Jim and Jesse are still going strong more than a half-century later with a country album, "Our Kind of Country" and Jesse and Bobby Osborne combining forces on "Masters of the Mandolin," both released in April on Pinecastle.
But as Jesse now says, they didn't necessarily start out looking to be bluegrass stars in the mold of the music's founder, Bill Monroe.
"A lot of people were doing (bluegrass) at the time, we had the Stanley Brothers doing it...and a lot of the bands were doing pretty much straight Bill Monroe things. Actually, the first recording contract we got, we weren't even going to use a banjo on it, we knew back then that if you recorded the banjo and anything that type of music, you weren't gonna really get big in the record business. But when we went to record then, we found out that the guy who had pitched us to the record label (Capitol) made the banjo a big issue, so that's how we used the banjo on our first recording session more than we intended to."
"Our Kind Of Country" features them out in front of the regular Opry Stage Band as they cruise through a selection of vintage country tunes done in the walking-bass, "shuffle" style that was the hallmark of the '50's era in Nashville.
"Masters Of The Mandolin" is a collection of bluegrass instrumentals and vocals that highlight the parallels between Jesse and Osborne's careers - both superlative vocalists and mandolinists, and both members of legendary bluegrass "brother acts."
In fact, Jesse says, it's the tradition of "brother duets" that has fueled his and Jim's careers more than the urge to follow in Monroe's bluegrass footsteps.
"We liked all kinds of music. We learned songs from the Delmore Brothers and other brother teams back in the country era - the York Brothers, the Bailes Brothers, people who didn't necessarily play bluegrass music, that's who we actually sort of set our style after. Between them, and the Monroe Brothers and Mainer's Moun-taineers and the Carter Family...we sort of mixed a little bit of it and then tried to create our own style of music."
During the '50's and '60's, Jim and Jesse widened their reputations and appeal as hosts of their own popular regional television show, and the songs they chose to record on "Our Kind Of Country" reflect the charts of the time - "Under Your Spell Again," "Heart Over Mind," "Invitation To The Blues," "Heart-aches By The Number" and more.
Not to mention the writers and singers who made them staples on country stations across the country, people like Buck Owens, Mel Tillis, Roger Miller and, in particular, Ray Price.
"We worked some shows with him back then," Jesse recalls, "We started working for Martha White Mills (the flour company that sponsored the McReynolds and the Grand Ole Opry). They did a lot of package shows, and they used us on them, and we worked a lot of shows with Ray. We traveled with him on a few things."
Making contacts with the cream of the Nashville songwriting crop was an important step in the right direction as well, and their version of "Heartaches By The Number" (which was among Price's biggest sellers) pays tribute to the song's legendary writer, Harlan Howard.
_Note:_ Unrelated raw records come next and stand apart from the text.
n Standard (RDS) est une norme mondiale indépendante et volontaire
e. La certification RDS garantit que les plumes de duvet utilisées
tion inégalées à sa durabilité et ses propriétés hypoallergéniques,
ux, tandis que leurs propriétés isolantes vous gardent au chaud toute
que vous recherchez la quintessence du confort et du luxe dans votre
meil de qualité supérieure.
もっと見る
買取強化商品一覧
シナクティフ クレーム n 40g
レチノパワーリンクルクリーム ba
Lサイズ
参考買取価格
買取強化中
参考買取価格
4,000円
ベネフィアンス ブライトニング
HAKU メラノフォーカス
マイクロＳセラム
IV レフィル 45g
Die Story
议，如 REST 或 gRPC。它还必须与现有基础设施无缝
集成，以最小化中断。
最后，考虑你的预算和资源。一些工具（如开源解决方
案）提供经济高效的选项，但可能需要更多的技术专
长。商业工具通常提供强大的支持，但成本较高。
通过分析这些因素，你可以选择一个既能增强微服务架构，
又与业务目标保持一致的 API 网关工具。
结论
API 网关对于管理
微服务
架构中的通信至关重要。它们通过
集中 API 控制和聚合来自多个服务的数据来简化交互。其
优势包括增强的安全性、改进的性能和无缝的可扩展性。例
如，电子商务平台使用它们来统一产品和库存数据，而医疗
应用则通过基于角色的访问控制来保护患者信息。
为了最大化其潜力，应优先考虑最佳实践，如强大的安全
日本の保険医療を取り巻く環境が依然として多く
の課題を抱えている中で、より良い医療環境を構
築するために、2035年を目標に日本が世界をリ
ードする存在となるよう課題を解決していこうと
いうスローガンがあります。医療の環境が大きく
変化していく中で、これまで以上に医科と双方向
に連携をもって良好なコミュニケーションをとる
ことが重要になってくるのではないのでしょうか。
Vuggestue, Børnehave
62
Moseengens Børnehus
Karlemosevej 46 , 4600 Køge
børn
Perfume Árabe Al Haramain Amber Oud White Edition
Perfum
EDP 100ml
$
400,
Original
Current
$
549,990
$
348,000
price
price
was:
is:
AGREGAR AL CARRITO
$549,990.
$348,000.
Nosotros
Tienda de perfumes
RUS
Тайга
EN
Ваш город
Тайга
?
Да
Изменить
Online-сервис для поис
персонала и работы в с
"We met Harlan when we first came to Nashville. He gave us a song called 'The Grass Is Greener In The Mountains', and we did it on one of our first albums."
Moreover, though, knowing what was currently popular on radio was critical to the McReynolds brothers in maintaining the freshness and quality of their own television and stage shows.
"At the time we were doing all of that, we were doing television shows in north Florida, south Georgia, Alabama, and we had sort of kept up with all the songs that were going on the radio...we kept up to date with the material, you know, so that was the top music in that era. We learned all those songs, and we done 'em actually with a bluegrass band, more or less, and that's when we used electric bass a lot. That's one reason we used electric bass. We did such a variety of things for our TV show, rather than just straight bluegrass. Back then, it was all just country music, anyway. It wasn't called 'bluegrass and country'."